» Text provided:

-=-=-=-=-

Yeah! I wasn’t sure which way it was gonna go, but I get it, six years is a really long time. Her and John Murphy are interesting in that they’re both so adaptable in order to survive. As the situations get worse, when he’s under serious threat of danger, he finds ways to adapt and thrive. He becomes so much more capable, for better or worse, when shit hits the fan.

But Emori… after seeing this time jump, it makes me think that her ability to adapt and thrive is almost like a mirror image of John Murphy’s. It’s when situations are good that she is able to adapt and better herself and everything around her, even though everything in her history says she shouldn’t be able to. She really grows as a person when she’s safe. And I think that was at the root of where things got difficult for them.

It’s such a funny idea to have a couple not make it not because things got too difficult, but because things were safe. They just had to make it work as a couple! But it becomes these small fundamental differences that you struggle to work through, because maybe one of you is having a hard time. But they did make it work — they made it work for the majority of their time up in space.

I was gonna say, they were so close! They only had six months to go.

Exactly, which is crazy, they didn’t even know that. But yeah, she’s only been staying in Raven’s room for six months, so they’d been together for five and a half years, which is solid! That’s a really long time.

And I’m sure a lot of it was great. It’s never always all bad — they would have had ups and downs, they would fight and then make up and figure it out, and then it would happen more and more often… I don’t know exactly what it looked like, but I don’t think it fell apart from any lack of trying. I think they tried really hard.

And even though they’re currently broken up, it seems to me like it’s not the end of the Murphy and Emori story. In whatever way their relationship develops from here, they still feel intricately connected.

Exactly. Absolutely. He is her everything. He always has been, from when they first started to rely on each other to now. She will never not care about him. You know when you feel so intensely about someone that you love them, but you hate them, but you love them, but you hate them? It’s the opposite of neutral. And they’re both struggling. It’s very painful for both of them. So no matter where it goes… her circle is much larger now, but her world still pivots around him, if that makes sense.

-=-=-=-=-

» Supplied data:
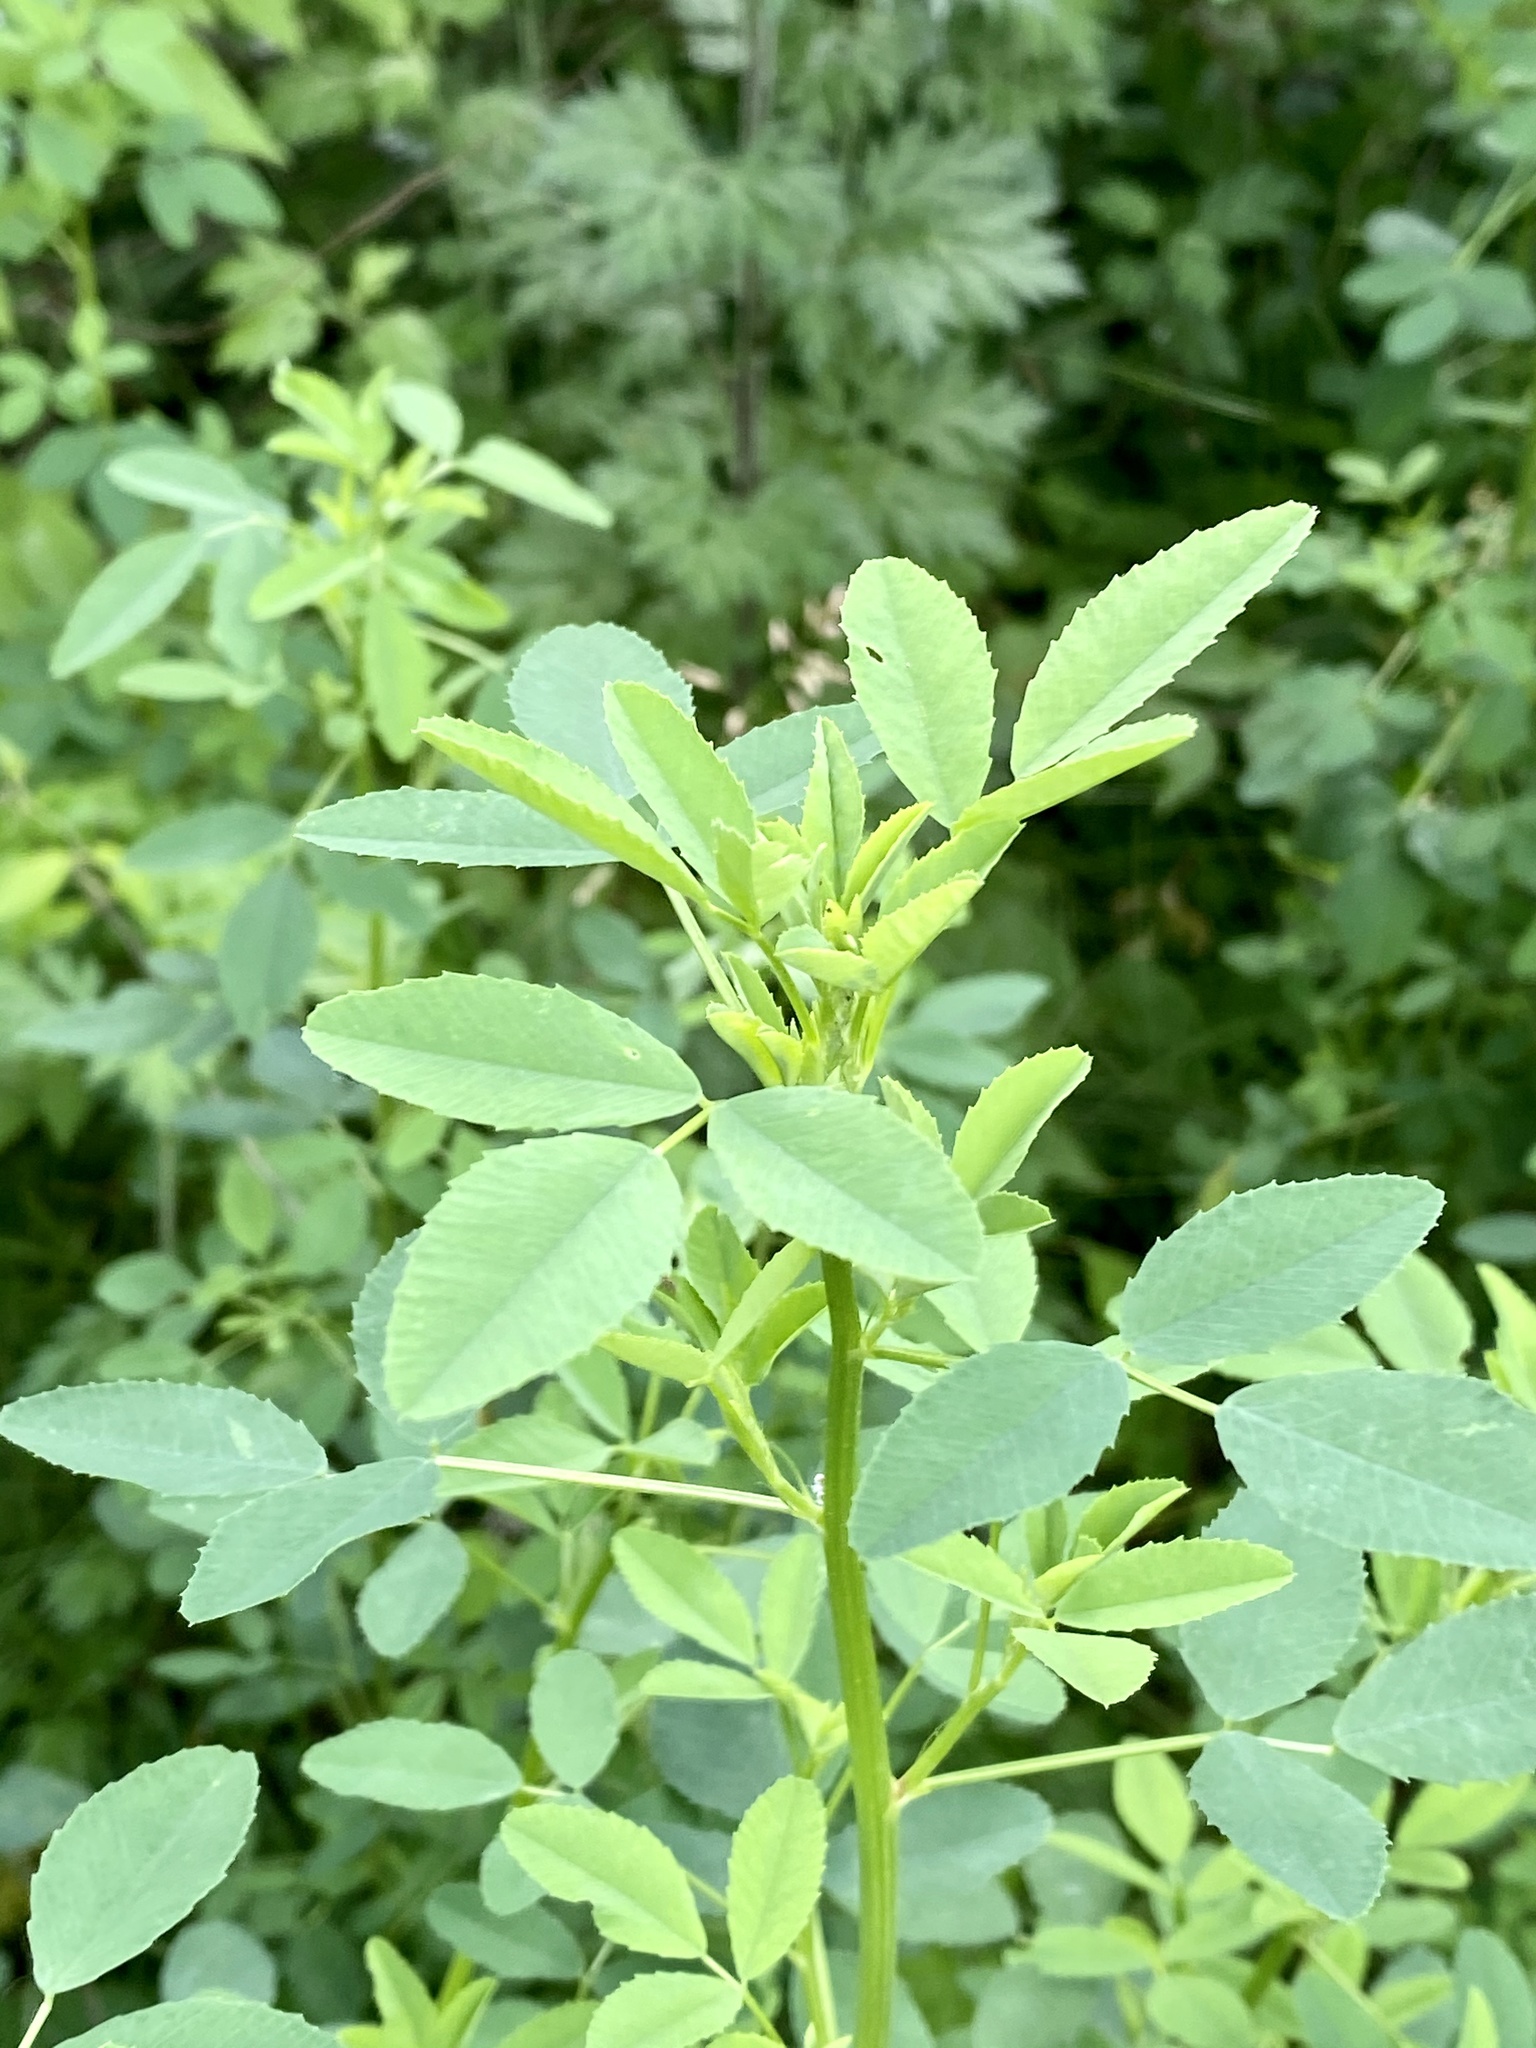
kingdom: Plantae
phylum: Tracheophyta
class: Magnoliopsida
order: Fabales
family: Fabaceae
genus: Melilotus
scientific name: Melilotus
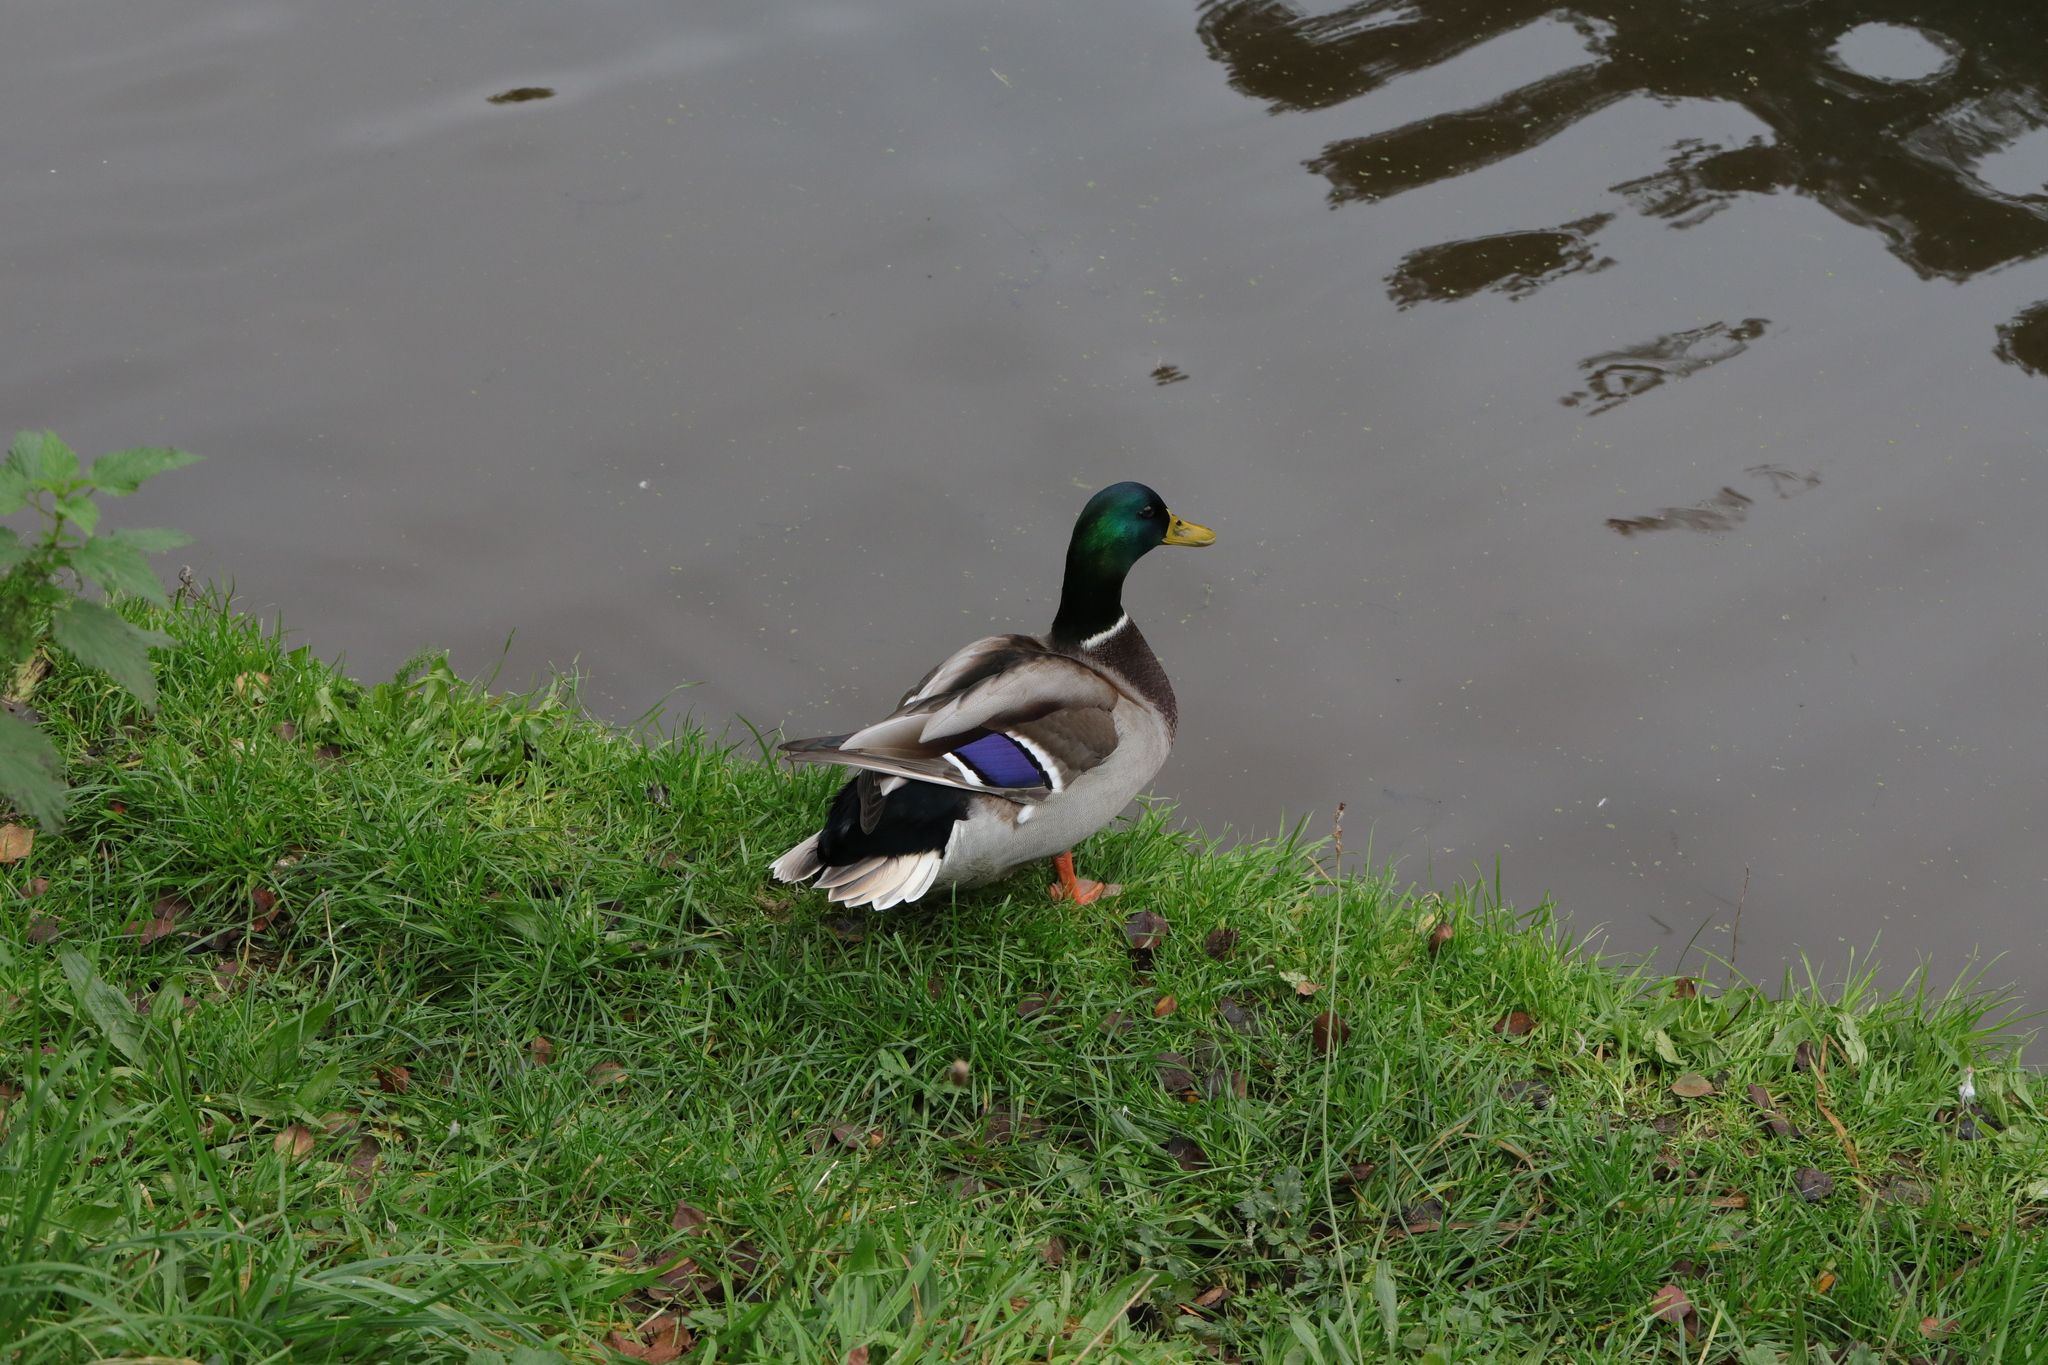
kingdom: Animalia
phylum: Chordata
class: Aves
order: Anseriformes
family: Anatidae
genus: Anas
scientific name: Anas platyrhynchos
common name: Mallard
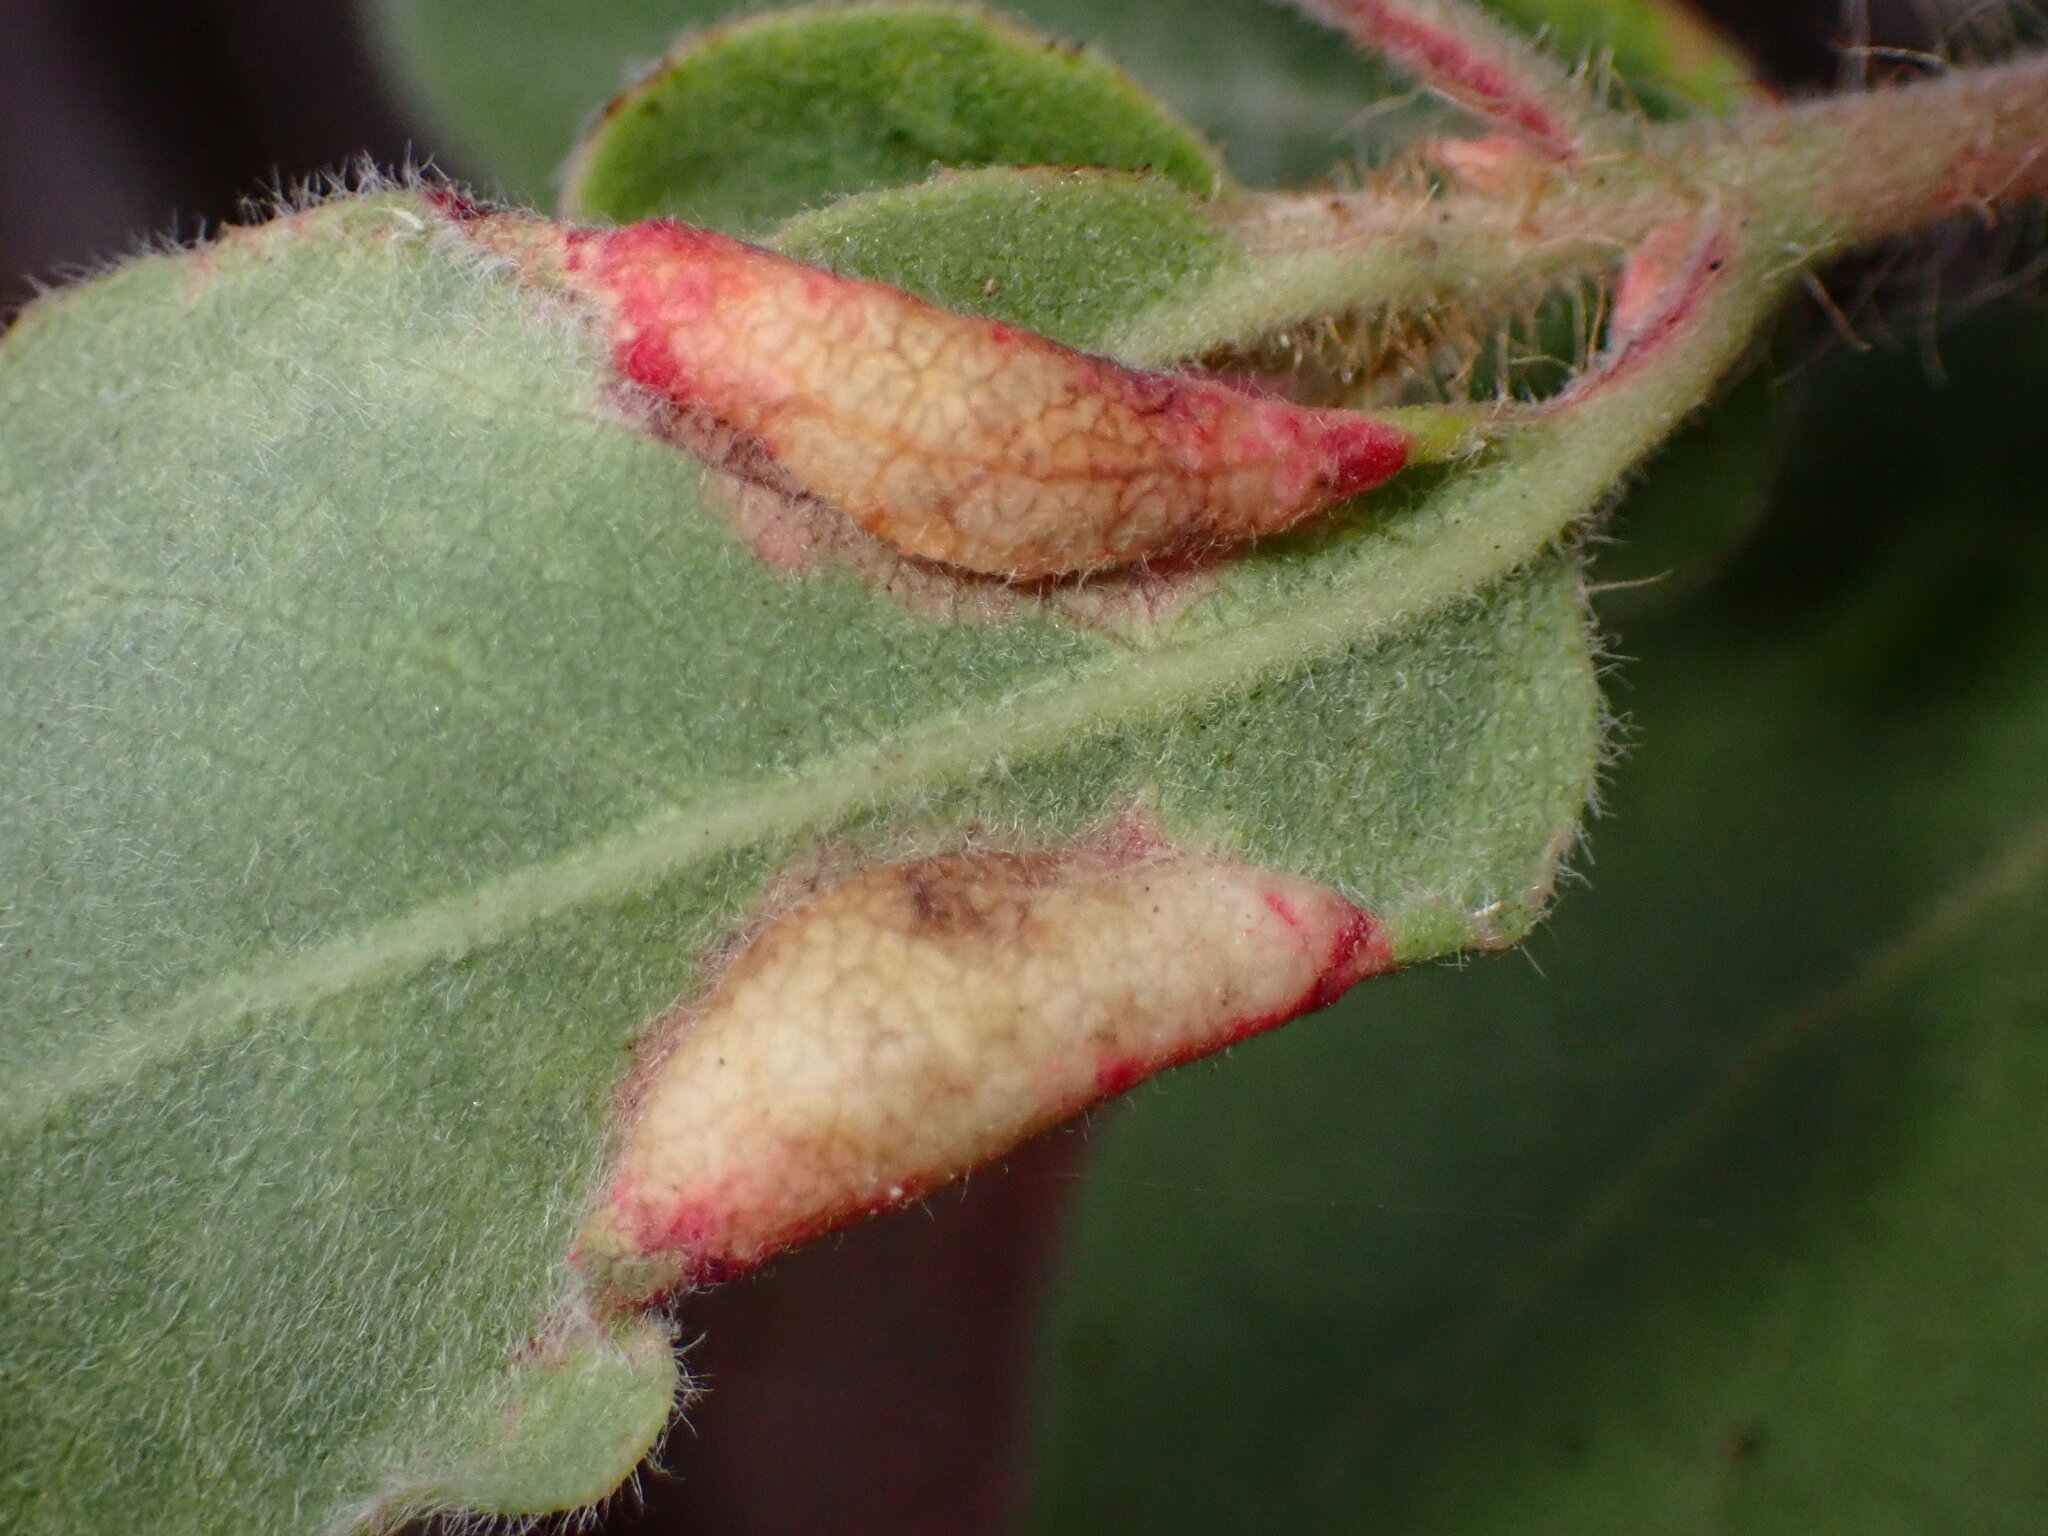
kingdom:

-=-=-=-=-

» Your tasks:
1. List every span of time mentioned in the interview about Murphy and Emori, giving each one once.
2. In the interview about Murphy and Emori, shorten the paragraph that begins "It's such a funny idea" while keeping its main points.
3. From the interview about Murphy and Emori, repeat the passage from "And I’m sure" up to and including "tried really hard.", swapping "ups and downs" for "highs and lows".
The records can be set aside; they aren't needed here.

» Responses to the exercise:
1.
- six years
- six months
- five and a half years

2. Oddly, the couple didn't fail because things got too hard but because things were safe. They only had to make it work as a couple, but small fundamental differences became hard to work through, perhaps because one of them was struggling. Still, they made it work for most of their time in space.

3.
And I’m sure a lot of it was great. It’s never always all bad — they would have had highs and lows, they would fight and then make up and figure it out, and then it would happen more and more often… I don’t know exactly what it looked like, but I don’t think it fell apart from any lack of trying. I think they tried really hard.